| Your goal |
The reply should hold only the lines from the one with "panel sudija, kao" through the end of the data, each given exactly.

Dataset entries:

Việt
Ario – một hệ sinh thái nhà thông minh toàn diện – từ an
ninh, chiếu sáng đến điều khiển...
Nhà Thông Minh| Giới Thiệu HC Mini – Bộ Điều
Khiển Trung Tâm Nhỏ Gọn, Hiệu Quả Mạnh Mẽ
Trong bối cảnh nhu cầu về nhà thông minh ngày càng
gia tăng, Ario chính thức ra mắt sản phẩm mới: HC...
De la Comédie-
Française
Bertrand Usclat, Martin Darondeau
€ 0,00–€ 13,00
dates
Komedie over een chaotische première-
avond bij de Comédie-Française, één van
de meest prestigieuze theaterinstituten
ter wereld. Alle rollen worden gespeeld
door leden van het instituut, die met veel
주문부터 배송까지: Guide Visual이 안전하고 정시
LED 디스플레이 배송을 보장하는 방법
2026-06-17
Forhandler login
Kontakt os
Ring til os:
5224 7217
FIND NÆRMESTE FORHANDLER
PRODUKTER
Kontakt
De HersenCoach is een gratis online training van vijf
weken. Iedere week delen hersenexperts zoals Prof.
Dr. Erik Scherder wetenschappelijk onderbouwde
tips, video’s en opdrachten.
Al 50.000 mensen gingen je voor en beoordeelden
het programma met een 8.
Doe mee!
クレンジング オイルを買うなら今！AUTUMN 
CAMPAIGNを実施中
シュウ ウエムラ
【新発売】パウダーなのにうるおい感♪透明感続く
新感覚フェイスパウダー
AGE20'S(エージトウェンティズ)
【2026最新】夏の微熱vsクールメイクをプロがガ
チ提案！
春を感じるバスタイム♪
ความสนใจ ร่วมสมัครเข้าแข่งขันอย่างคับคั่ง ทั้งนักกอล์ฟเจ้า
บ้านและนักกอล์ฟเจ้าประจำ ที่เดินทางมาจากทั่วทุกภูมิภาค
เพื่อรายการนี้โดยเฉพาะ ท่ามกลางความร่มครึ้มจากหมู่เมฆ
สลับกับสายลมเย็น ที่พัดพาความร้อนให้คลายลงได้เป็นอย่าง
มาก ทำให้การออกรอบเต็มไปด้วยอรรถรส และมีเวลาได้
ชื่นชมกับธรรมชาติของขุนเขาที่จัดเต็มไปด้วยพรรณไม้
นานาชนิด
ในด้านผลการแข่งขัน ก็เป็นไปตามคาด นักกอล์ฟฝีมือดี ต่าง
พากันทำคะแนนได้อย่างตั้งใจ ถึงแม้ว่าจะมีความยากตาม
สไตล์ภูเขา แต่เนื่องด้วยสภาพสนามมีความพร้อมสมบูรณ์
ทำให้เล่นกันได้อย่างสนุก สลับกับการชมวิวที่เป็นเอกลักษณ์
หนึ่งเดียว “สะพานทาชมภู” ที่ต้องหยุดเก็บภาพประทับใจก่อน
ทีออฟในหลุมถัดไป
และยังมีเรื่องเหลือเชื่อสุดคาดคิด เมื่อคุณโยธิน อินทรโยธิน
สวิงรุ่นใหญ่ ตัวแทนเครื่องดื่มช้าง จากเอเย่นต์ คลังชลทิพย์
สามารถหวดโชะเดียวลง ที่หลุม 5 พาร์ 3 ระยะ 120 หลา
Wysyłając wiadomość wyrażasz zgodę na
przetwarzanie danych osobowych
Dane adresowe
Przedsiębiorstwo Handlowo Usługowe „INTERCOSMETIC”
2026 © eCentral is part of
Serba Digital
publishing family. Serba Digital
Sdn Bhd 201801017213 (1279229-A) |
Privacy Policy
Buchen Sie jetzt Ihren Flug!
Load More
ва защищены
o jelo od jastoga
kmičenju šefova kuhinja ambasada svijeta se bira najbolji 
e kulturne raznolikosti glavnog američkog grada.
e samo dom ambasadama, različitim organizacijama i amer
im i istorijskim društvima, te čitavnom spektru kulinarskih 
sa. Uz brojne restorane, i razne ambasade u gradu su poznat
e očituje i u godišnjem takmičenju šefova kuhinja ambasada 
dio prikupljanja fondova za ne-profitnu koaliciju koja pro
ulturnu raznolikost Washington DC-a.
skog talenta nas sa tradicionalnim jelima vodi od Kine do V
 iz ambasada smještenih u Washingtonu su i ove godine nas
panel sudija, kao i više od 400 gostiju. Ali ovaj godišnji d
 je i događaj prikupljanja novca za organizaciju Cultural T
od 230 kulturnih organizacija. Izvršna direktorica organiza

| Task result |
panel sudija, kao i više od 400 gostiju. Ali ovaj godišnji d
 je i događaj prikupljanja novca za organizaciju Cultural T
od 230 kulturnih organizacija. Izvršna direktorica organiza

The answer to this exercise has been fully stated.